EU budget: Tax cooperation between EU Member States receives welcome boost following funding agreement
The European Commission has welcomed today’s (March, 21) provisional agreement to provide funding for the EU’s tax cooperation programme (‘Fiscalis’) during the next EU budget period of 2021-2027.
This agreement paves the way for Fiscalis to continue its key contribution in supporting and ensuring close tax collaboration between Member States. In turn, it helps to establish fairer and more efficient tax systems and lower administrative burdens for citizens and businesses in the EU’s Single Market.
About this agreement, the Commissioner for Economic and Financial Affairs, Taxation and Customs, Pierre Moscovici has said: “Today’s agreement will allow the Fiscalis programme to continue supporting Member States to work together to find innovative solutions to the problems facing our tax administrations.
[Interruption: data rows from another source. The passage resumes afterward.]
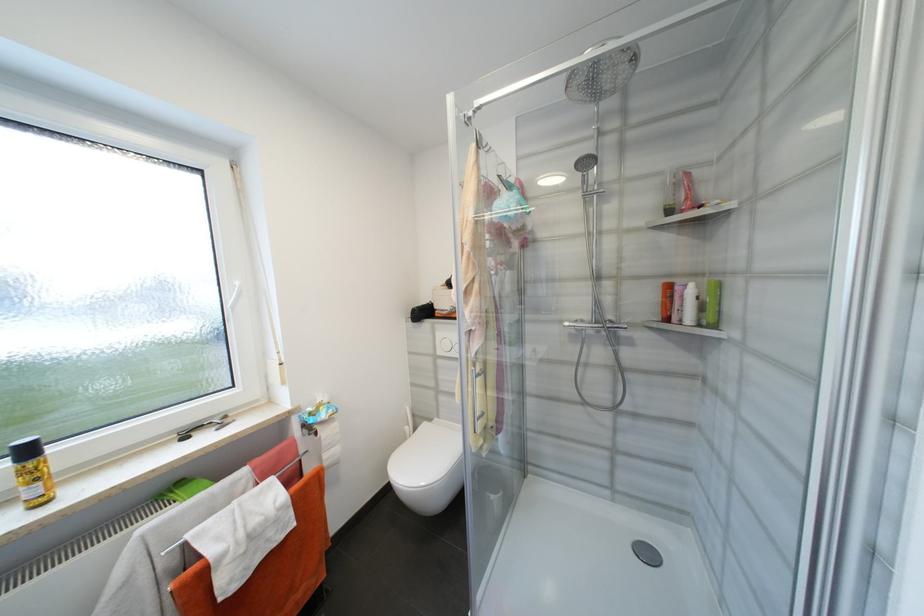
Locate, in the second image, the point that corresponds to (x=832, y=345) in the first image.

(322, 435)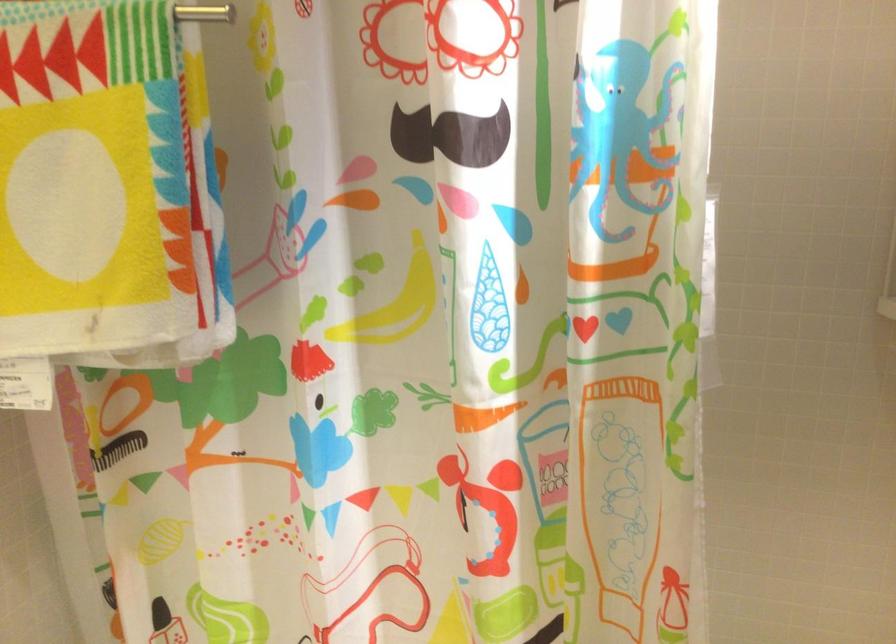
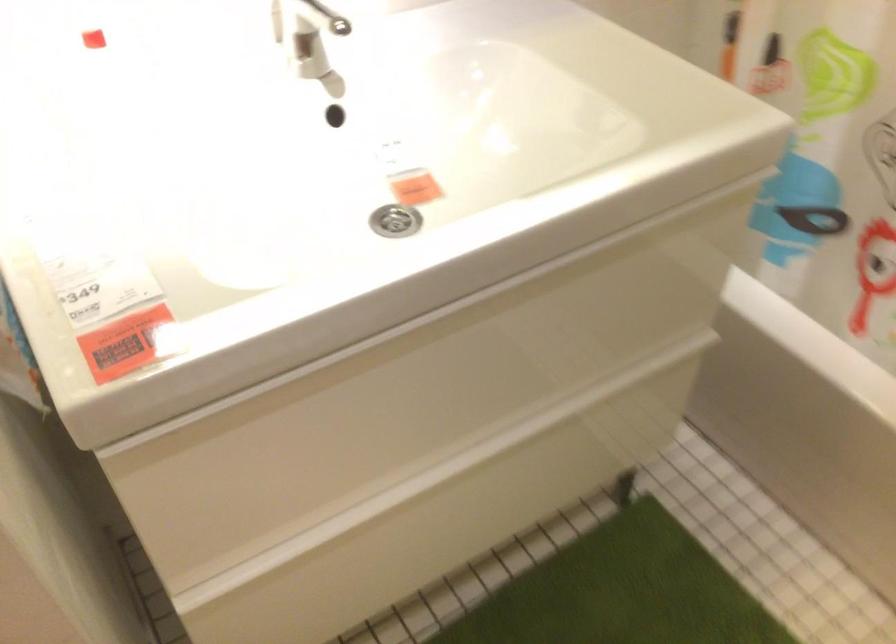
The images are taken continuously from a first-person perspective. In which direction is your viewpoint rotating?

The rotation direction of the camera is left-down.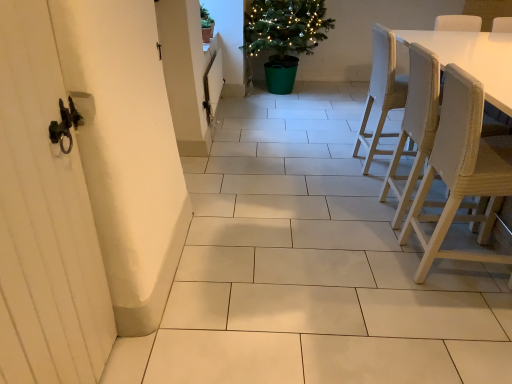
Question: Does white wooden screen door at left come in front of light brown woven chair at right, which is the second chair from back to front?

Choices:
 (A) no
 (B) yes

Answer: (B)

Question: From the image's perspective, is white wooden screen door at left on light brown woven chair at right, which is counted as the 2th chair, starting from the front?

Choices:
 (A) yes
 (B) no

Answer: (B)

Question: Is light brown woven chair at right, which is counted as the 2th chair, starting from the front, surrounded by white wooden screen door at left?

Choices:
 (A) no
 (B) yes

Answer: (A)

Question: Would you say white wooden screen door at left is outside light brown woven chair at right, which is counted as the 2th chair, starting from the front?

Choices:
 (A) yes
 (B) no

Answer: (A)

Question: Is white wooden screen door at left aimed at light brown woven chair at right, which is counted as the 2th chair, starting from the front?

Choices:
 (A) yes
 (B) no

Answer: (B)

Question: Is woven wood chair at right, the third chair in the back-to-front sequence, in front of or behind light beige fabric chair at right, which is counted as the first chair, starting from the back, in the image?

Choices:
 (A) behind
 (B) front

Answer: (B)

Question: Does point (497, 180) appear closer or farther from the camera than point (379, 102)?

Choices:
 (A) farther
 (B) closer

Answer: (B)

Question: Would you say woven wood chair at right, marked as the 1th chair in a front-to-back arrangement, is inside or outside light beige fabric chair at right, the 3th chair viewed from the front?

Choices:
 (A) inside
 (B) outside

Answer: (B)

Question: Considering the positions of woven wood chair at right, marked as the 1th chair in a front-to-back arrangement, and light beige fabric chair at right, the 3th chair viewed from the front, in the image, is woven wood chair at right, marked as the 1th chair in a front-to-back arrangement, wider or thinner than light beige fabric chair at right, the 3th chair viewed from the front,?

Choices:
 (A) thin
 (B) wide

Answer: (A)

Question: Looking at their shapes, would you say light beige fabric chair at right, the 3th chair viewed from the front, is wider or thinner than white wooden screen door at left?

Choices:
 (A) thin
 (B) wide

Answer: (B)

Question: Based on their positions, is light beige fabric chair at right, which is counted as the first chair, starting from the back, located to the left or right of white wooden screen door at left?

Choices:
 (A) right
 (B) left

Answer: (A)

Question: Looking at the image, does light beige fabric chair at right, the 3th chair viewed from the front, seem bigger or smaller compared to white wooden screen door at left?

Choices:
 (A) small
 (B) big

Answer: (B)

Question: Is point (392, 62) positioned closer to the camera than point (47, 104)?

Choices:
 (A) farther
 (B) closer

Answer: (A)

Question: Is white wooden screen door at left taller or shorter than light beige fabric chair at right, the 3th chair viewed from the front?

Choices:
 (A) short
 (B) tall

Answer: (B)

Question: Considering the relative positions of white wooden screen door at left and light beige fabric chair at right, the 3th chair viewed from the front, in the image provided, is white wooden screen door at left to the left or to the right of light beige fabric chair at right, the 3th chair viewed from the front,?

Choices:
 (A) left
 (B) right

Answer: (A)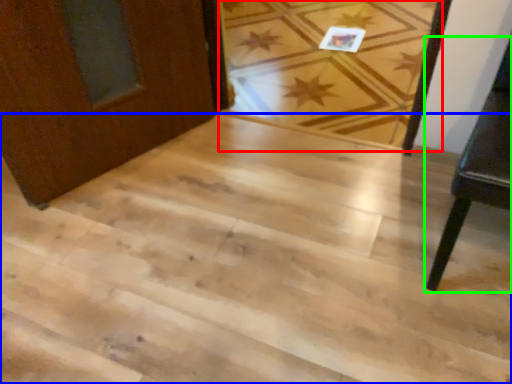
Question: Which object is the closest to the plank (highlighted by a red box)? Choose among these: stairwell (highlighted by a blue box) or furniture (highlighted by a green box).

Choices:
 (A) stairwell
 (B) furniture

Answer: (A)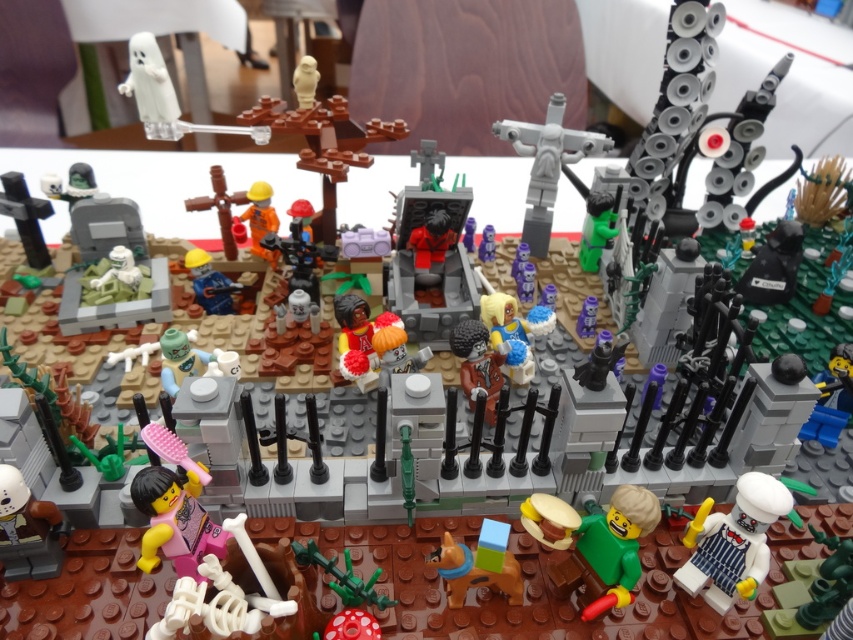
Which is behind, point (427, 276) or point (204, 260)?

The point (204, 260) is behind.

Is shiny red suit at center to the left of blue plastic construction worker at center from the viewer's perspective?

In fact, shiny red suit at center is to the right of blue plastic construction worker at center.

Where is `shiny red suit at center`? The image size is (853, 640). shiny red suit at center is located at coordinates (430, 256).

Is white glossy chef hat at lower right positioned behind shiny red suit at center?

No, white glossy chef hat at lower right is closer to the viewer.

Where is `white glossy chef hat at lower right`? white glossy chef hat at lower right is located at coordinates (733, 541).

Who is more distant from viewer, (686,577) or (412,241)?

The point (412,241) is behind.

Where is `white glossy chef hat at lower right`? The image size is (853, 640). white glossy chef hat at lower right is located at coordinates (733, 541).

Who is more distant from viewer, (144, 81) or (199, 294)?

Positioned behind is point (199, 294).

Is point (132, 84) in front of point (225, 301)?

When coupled with new technology, this work can have a hugely positive effect in our overall fight against tax avoidance and tax evasion, thereby protecting our Single Market. The Fiscalis programme may have a small budget, but it has a big added value.”
The programme will support cooperation between Member States’ tax administrations and better contribute to the fight against tax fraud, tax evasion and tax avoidance, by:
– Putting in place better and more connected IT systems, which each Member State would otherwise have to develop individually. This includes developing and maintaining interoperable and cost effective IT solutions to support tax authorities in implementing EU legislation;
– Sharing good practices and training to boost efficiency: this includes helping prevent unnecessary administrative burdens for citizens and businesses (including SMEs) in cross-border transactions and significantly adding to the 423,000 tax professionals trained since 2014;
– Continued and enhanced support for deep cooperation between tax authorities, in particular joint actions in risk management and audits – 1,000 of which have been organised between Member States since 2014;
– Fostering Union competitiveness and fair competition, boosting innovation and facilitating the implementation of new economic models.
This provisional agreement now has to be formally approved by both the European Parliament and the Council, while the budgetary aspects are subject to the overall agreement on the EU’s next long-term budget, proposed by the Commission in May 2018.
The EU’s Fiscalis Programme has proven itself indispensable in helping tax administrations to cooperate better across the EU to improve tax collection and fight tax fraud. First designed in 1993 purely as a training and exchange programme for tax officials, Fiscalis has become a game-changer for the EU’s taxation landscape over the last 20 years. It offers a flexible and simple environment for tax cooperation, with substantial benefits and impact despite its relatively limited size. In one year alone (2015), it helped Member States to assess over €590 million in taxes for possible recovery through joint EU controls.
Today’s agreement comes at a time where public sentiment against tax avoidance runs high, with 74% of EU citizens calling for EU action against tax avoidance and tax evasion, and with EU governments needing to recoup more than €50 billion a year lost to Value Added Tax (VAT) fraud alone. A strengthened programme will help address this issue. The Fiscalis programme will also offer support in the upcoming challenges of the next decade, such as the digitalisation of taxation activities, new economic models or the internationalisation of financial instruments, which go well beyond the Union borders.